The Generation Gap at the Workplace
The way times are constantly changing, there’s a new generation coming into work every few years. And each of these generations brings with them their own ideas of how a workplace should be, the ideal way of working and general sentiment towards work. Currently, Gen X and Millennials are amongst the two biggest generations working, with Gen Z entering the fray as well. With three distinct generations coming together to work cohesively, there’s bound to be some friction.
For instance, there might be an ideological difference in how employees from Gen X and Gen Z communicate, with the former being more traditional while the latter preferring to text rather than send emails or call. This is but a basic example of how generational differences show up in a workplace and the issue warrants a deeper dive. Let’s look at Gen X, Millennials and Gen Z at the workplace and how they can be brought together seamlessly.
Age of Age Diversity
The days of discriminating against employees based on their age are past us. Everyone from a 60-year-old to a 21-year-old is supposed to feel comfortable working in a modern-day office and that’s only possible when the workplace is successfully able to overcome generational differences. Since age doesn’t determine the value an employee brings to the table, it’s imperative for a present-day workplace to nurture an environment where everyone feels comfortable contributing, irrespective of their age.
The easiest way to bridge the gap between Gen X, Millennials and Gen Z employees is by helping them discover a common ground where their overall objectives align with the companies while retaining their individual sense of work. If there’s one thing every employee cares about, no matter their age, it’s job satisfaction. As an employer, it’s then your job to make sure everyone who works with you feels like they are contributing equally and that they matter.

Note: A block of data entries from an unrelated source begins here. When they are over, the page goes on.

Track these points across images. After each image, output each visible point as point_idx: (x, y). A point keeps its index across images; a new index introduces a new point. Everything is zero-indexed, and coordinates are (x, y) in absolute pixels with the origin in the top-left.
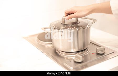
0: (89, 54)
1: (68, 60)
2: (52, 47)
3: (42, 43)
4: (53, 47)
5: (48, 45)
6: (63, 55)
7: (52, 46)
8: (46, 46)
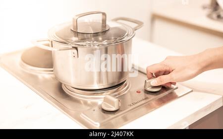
0: (129, 94)
1: (89, 108)
2: (53, 78)
3: (32, 69)
4: (56, 78)
5: (43, 74)
6: (77, 95)
7: (53, 76)
8: (40, 76)
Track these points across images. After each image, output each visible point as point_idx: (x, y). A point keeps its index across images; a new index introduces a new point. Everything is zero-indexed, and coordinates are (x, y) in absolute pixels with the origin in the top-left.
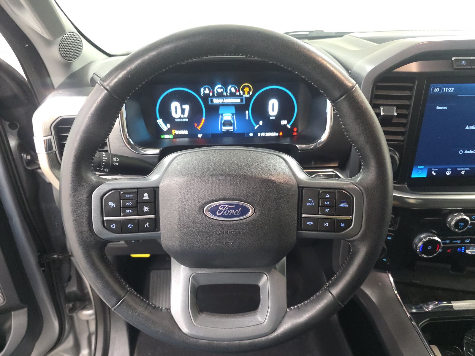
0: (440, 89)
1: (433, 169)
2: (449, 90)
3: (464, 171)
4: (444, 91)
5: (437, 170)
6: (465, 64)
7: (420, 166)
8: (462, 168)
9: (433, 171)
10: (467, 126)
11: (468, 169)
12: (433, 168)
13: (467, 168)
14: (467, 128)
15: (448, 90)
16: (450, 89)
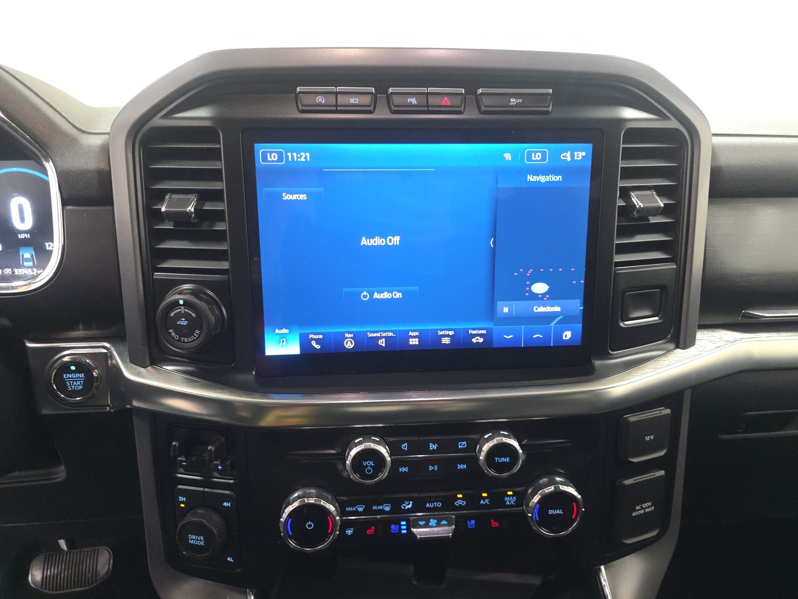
0: (280, 155)
1: (311, 336)
2: (300, 158)
3: (384, 339)
4: (290, 159)
5: (321, 337)
6: (323, 102)
7: (280, 329)
8: (377, 332)
9: (312, 339)
10: (364, 239)
11: (391, 334)
12: (312, 333)
13: (388, 331)
14: (364, 241)
15: (297, 157)
16: (301, 156)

What’s also great is that while generational differences exist between employees, they aren’t too major. As things stand, it’s more about how employees perceive each other than what’s the actual truth. Take for example the stigma that Gen X and Baby Boomers are averse to learning a new task. This perception clouds the mind of trainers and interferes with the training they impart. Or the notion that Gen Z doesn’t bring tangible value to a company.

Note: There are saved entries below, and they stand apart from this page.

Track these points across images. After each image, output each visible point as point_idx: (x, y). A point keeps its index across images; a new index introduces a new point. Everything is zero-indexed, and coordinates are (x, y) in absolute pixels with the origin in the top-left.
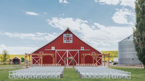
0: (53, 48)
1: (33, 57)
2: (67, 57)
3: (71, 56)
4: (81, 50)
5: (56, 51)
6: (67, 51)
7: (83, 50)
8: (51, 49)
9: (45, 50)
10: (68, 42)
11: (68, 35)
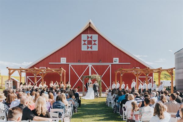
0: (63, 61)
1: (27, 77)
2: (90, 75)
3: (95, 74)
4: (114, 63)
5: (70, 65)
6: (90, 65)
7: (118, 63)
8: (60, 62)
9: (49, 63)
10: (90, 50)
11: (90, 35)
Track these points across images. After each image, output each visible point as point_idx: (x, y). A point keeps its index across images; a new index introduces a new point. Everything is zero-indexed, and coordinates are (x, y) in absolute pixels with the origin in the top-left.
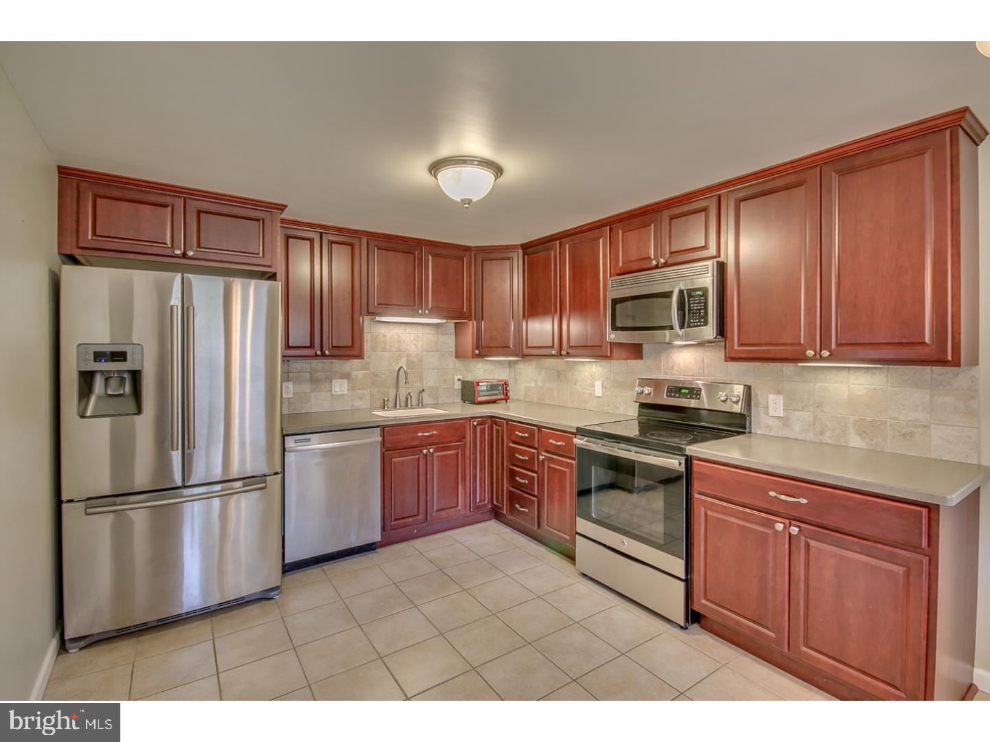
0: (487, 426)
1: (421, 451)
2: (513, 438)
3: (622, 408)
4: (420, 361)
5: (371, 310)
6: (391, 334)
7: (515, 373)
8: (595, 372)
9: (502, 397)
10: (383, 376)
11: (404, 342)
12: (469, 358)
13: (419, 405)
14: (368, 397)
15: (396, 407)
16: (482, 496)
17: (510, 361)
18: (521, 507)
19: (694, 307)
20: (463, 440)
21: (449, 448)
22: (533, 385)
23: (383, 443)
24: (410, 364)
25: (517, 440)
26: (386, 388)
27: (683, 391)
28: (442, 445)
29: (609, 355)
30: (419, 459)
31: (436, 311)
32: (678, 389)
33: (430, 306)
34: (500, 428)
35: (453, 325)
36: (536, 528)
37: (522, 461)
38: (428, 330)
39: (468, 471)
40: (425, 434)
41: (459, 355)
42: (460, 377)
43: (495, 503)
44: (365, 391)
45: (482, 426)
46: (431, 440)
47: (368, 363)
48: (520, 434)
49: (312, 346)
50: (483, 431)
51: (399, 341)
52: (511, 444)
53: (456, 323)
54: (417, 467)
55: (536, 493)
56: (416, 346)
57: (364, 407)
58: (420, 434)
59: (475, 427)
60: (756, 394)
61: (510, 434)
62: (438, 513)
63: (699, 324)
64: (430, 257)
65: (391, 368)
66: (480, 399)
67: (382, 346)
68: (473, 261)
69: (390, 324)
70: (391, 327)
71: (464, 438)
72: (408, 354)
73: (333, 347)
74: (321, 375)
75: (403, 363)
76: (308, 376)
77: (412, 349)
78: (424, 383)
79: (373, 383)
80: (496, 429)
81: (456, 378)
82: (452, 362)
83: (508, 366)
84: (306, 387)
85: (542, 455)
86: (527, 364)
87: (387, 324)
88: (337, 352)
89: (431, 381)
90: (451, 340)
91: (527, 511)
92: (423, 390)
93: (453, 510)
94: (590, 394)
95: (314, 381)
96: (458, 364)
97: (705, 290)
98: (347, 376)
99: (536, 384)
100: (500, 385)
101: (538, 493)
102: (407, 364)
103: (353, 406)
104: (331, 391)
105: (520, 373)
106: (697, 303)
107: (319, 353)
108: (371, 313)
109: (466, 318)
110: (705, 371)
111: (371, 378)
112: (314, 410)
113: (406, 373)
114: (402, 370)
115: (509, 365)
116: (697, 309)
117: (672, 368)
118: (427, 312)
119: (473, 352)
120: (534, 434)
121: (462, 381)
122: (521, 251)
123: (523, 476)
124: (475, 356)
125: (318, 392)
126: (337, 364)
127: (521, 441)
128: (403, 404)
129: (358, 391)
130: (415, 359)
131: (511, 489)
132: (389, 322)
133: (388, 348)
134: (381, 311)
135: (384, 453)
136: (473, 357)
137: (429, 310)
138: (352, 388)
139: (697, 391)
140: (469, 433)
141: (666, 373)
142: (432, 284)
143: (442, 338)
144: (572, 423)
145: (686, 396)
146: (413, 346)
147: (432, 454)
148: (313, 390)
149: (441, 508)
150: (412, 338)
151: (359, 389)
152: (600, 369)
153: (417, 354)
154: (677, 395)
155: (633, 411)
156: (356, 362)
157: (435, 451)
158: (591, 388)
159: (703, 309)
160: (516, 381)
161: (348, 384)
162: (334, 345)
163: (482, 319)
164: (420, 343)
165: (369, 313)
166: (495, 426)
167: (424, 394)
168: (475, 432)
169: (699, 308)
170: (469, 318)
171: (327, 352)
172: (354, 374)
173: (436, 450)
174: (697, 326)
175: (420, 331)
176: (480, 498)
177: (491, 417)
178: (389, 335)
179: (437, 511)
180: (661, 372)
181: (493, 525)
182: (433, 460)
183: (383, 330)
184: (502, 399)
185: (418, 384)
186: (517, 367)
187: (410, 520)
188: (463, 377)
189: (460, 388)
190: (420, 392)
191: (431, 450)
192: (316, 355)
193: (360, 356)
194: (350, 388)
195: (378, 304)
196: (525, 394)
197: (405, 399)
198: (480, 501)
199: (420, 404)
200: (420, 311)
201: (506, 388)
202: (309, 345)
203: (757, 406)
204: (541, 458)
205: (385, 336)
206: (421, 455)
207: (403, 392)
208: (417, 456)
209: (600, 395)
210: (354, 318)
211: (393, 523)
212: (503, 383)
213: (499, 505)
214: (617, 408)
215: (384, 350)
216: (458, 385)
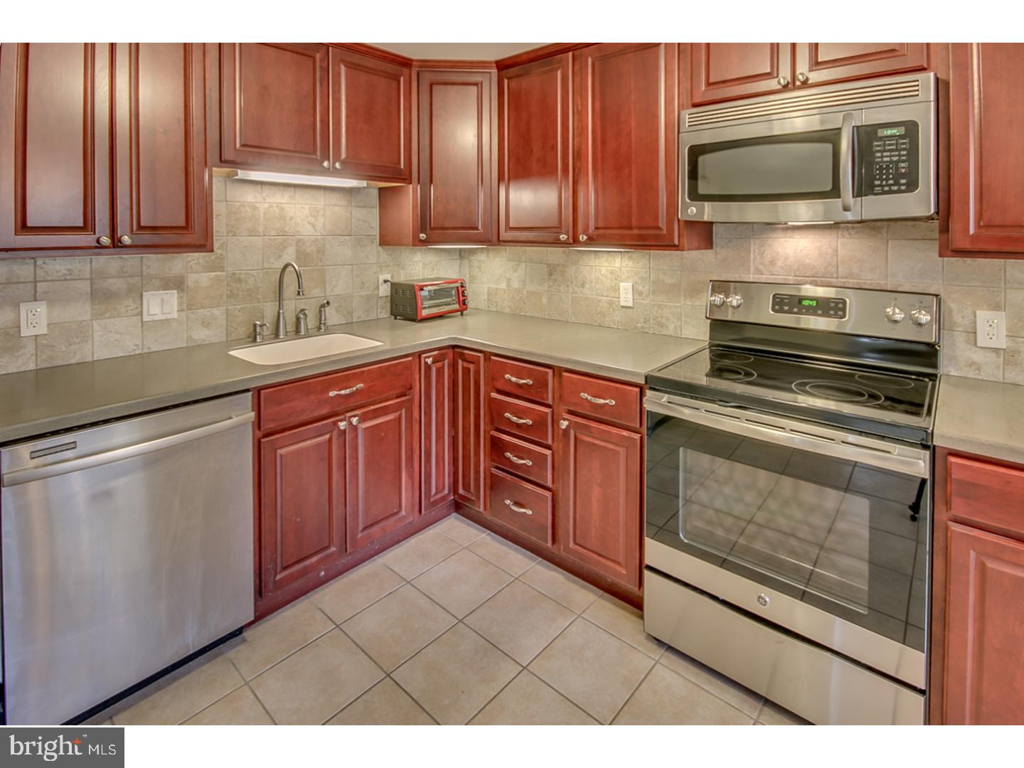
0: (446, 361)
1: (335, 423)
2: (499, 385)
3: (671, 327)
4: (321, 251)
5: (228, 155)
6: (267, 205)
7: (471, 267)
8: (620, 269)
9: (457, 307)
10: (251, 281)
11: (291, 219)
12: (408, 245)
13: (319, 328)
14: (222, 321)
15: (277, 335)
16: (439, 482)
17: (460, 250)
18: (517, 504)
19: (882, 157)
20: (408, 392)
21: (385, 411)
22: (503, 286)
23: (258, 424)
24: (302, 256)
25: (507, 389)
26: (259, 302)
27: (806, 303)
28: (372, 408)
29: (676, 242)
30: (330, 440)
31: (353, 166)
32: (797, 301)
33: (343, 155)
34: (472, 367)
35: (376, 193)
36: (549, 544)
37: (519, 426)
38: (334, 198)
39: (416, 446)
40: (343, 392)
41: (385, 241)
42: (388, 277)
43: (461, 491)
44: (215, 311)
45: (439, 364)
46: (353, 403)
47: (221, 257)
48: (514, 379)
49: (88, 225)
50: (440, 372)
51: (282, 217)
52: (494, 395)
53: (380, 189)
54: (326, 455)
55: (549, 484)
56: (314, 226)
57: (214, 340)
58: (332, 394)
59: (428, 367)
60: (951, 311)
61: (492, 379)
62: (366, 532)
63: (895, 188)
64: (343, 68)
65: (266, 265)
66: (425, 313)
67: (250, 225)
68: (414, 84)
69: (265, 188)
70: (267, 191)
71: (411, 388)
72: (299, 241)
73: (140, 228)
74: (117, 284)
75: (289, 256)
76: (85, 287)
77: (306, 230)
78: (328, 290)
79: (232, 295)
80: (463, 367)
81: (382, 278)
82: (375, 252)
83: (458, 257)
84: (80, 312)
85: (564, 419)
86: (491, 255)
87: (259, 186)
88: (147, 238)
89: (339, 284)
90: (373, 217)
91: (530, 512)
92: (328, 303)
93: (392, 520)
94: (610, 303)
95: (101, 297)
96: (384, 255)
97: (911, 129)
98: (178, 284)
99: (509, 285)
100: (452, 288)
101: (553, 483)
102: (298, 259)
103: (189, 338)
104: (141, 314)
105: (479, 267)
106: (889, 151)
107: (106, 240)
108: (227, 162)
109: (404, 180)
110: (840, 269)
111: (228, 285)
112: (101, 354)
113: (298, 276)
114: (290, 269)
115: (460, 256)
116: (891, 162)
117: (772, 262)
118: (338, 165)
119: (415, 237)
120: (546, 381)
121: (392, 284)
122: (495, 71)
123: (520, 452)
124: (418, 243)
125: (110, 318)
126: (154, 262)
127: (516, 391)
128: (291, 328)
129: (201, 311)
130: (311, 249)
131: (495, 471)
132: (262, 183)
133: (261, 229)
134: (250, 160)
135: (259, 442)
136: (414, 245)
137: (343, 163)
138: (189, 305)
139: (837, 304)
140: (417, 377)
141: (759, 272)
142: (348, 116)
143: (358, 213)
144: (633, 366)
145: (816, 312)
146: (309, 227)
147: (355, 428)
148: (97, 316)
149: (369, 523)
150: (306, 212)
151: (203, 307)
152: (630, 263)
153: (316, 240)
154: (795, 310)
155: (699, 333)
156: (195, 259)
157: (359, 422)
158: (613, 294)
159: (903, 162)
160: (473, 278)
161: (180, 298)
162: (143, 224)
163: (431, 182)
164: (321, 221)
165: (223, 161)
166: (460, 362)
167: (327, 309)
168: (428, 377)
169: (895, 159)
170: (408, 180)
171: (126, 240)
172: (191, 279)
173: (363, 418)
174: (891, 192)
175: (321, 200)
176: (437, 488)
177: (454, 347)
178: (263, 207)
179: (365, 529)
180: (749, 271)
181: (454, 525)
182: (356, 437)
183: (250, 196)
184: (457, 311)
185: (317, 292)
186: (474, 258)
187: (314, 559)
188: (392, 277)
189: (389, 294)
190: (323, 306)
191: (355, 420)
192: (99, 246)
193: (205, 245)
194: (185, 306)
195: (243, 145)
196: (489, 299)
197: (294, 319)
198: (436, 493)
199: (321, 327)
200: (326, 164)
201: (463, 292)
202: (81, 224)
203: (951, 330)
204: (564, 424)
205: (255, 208)
206: (335, 433)
207: (290, 307)
208: (327, 436)
209: (630, 304)
210: (191, 169)
211: (278, 577)
212: (459, 285)
213: (469, 496)
214: (661, 325)
215: (253, 233)
216: (385, 290)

The Art of Handling Generational Differences
As someone who has to handle employees from different generations, you need to take care of a few things:
- Make all your employees feel valuable, irrespective of their age
- Don’t presume anything about your employees based on their age. A Gen Z employee can tell you as much about traditional marketing as a Gen X can about social media marketing.
- Openly discuss any stereotypes that you feel could potentially disrupt the workspace so that your employees can work to the best of their capabilities without preconceived notions leaving an impact.

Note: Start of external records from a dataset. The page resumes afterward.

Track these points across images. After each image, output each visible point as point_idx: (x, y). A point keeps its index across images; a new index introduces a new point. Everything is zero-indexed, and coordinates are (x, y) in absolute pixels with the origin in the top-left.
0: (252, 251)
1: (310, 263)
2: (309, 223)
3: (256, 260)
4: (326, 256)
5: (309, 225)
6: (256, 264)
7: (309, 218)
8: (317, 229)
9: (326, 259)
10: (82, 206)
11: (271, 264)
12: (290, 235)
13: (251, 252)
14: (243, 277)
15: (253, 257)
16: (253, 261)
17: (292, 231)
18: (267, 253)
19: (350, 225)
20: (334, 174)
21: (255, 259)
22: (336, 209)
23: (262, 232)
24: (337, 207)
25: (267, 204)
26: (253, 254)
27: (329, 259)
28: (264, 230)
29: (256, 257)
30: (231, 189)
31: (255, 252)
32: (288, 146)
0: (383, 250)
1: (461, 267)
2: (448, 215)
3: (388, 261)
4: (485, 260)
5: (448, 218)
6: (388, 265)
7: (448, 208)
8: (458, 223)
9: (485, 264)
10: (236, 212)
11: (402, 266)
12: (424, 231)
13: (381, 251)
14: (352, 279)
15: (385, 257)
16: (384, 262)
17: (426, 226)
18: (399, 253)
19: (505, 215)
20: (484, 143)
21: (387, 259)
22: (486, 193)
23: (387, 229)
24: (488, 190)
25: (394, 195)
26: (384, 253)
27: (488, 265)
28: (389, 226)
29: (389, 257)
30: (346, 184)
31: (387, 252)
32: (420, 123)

- Organize perspective-taking sessions. These include everything from role reversal exercises to role-taking practices and will help your employees connect better with one another.
- Achieve cooperation by highlighting the advantages of having employees from different age groups through story-sharing sessions or skill-based training from one generational group to another.
Better Together, Always
A workplace looking for seamless generational co-existence should showcase how the employees are better together by allowing them to share their ideas and learnings with the rest of the team.
For instance, Gen X employees can mentor Millennials and Gen Z on the culture of quality, work ethic, systems thinking and business relationships. Millennials, on the hand, can share their technological prowess with the rest of the team, along with their penchant for risk-taking and being generally more collaborative.
Essentially, you need to understand what makes employees from these generations different and actively help them resolve these differences by creating an environment of sharing, learning and mentorship.
Take for instance JungleWorks, a marketplace, management and technology consultant, where the norm is constantly challenged and innovative thinking is encouraged. The company also enables learning, irrespective of age and fosters an environment of collaborative effort and success.
At the end of the day, it’s your business that’ll benefit from successfully mitigating any generational differences that crop up and turning them into lessons of learning and acceptance.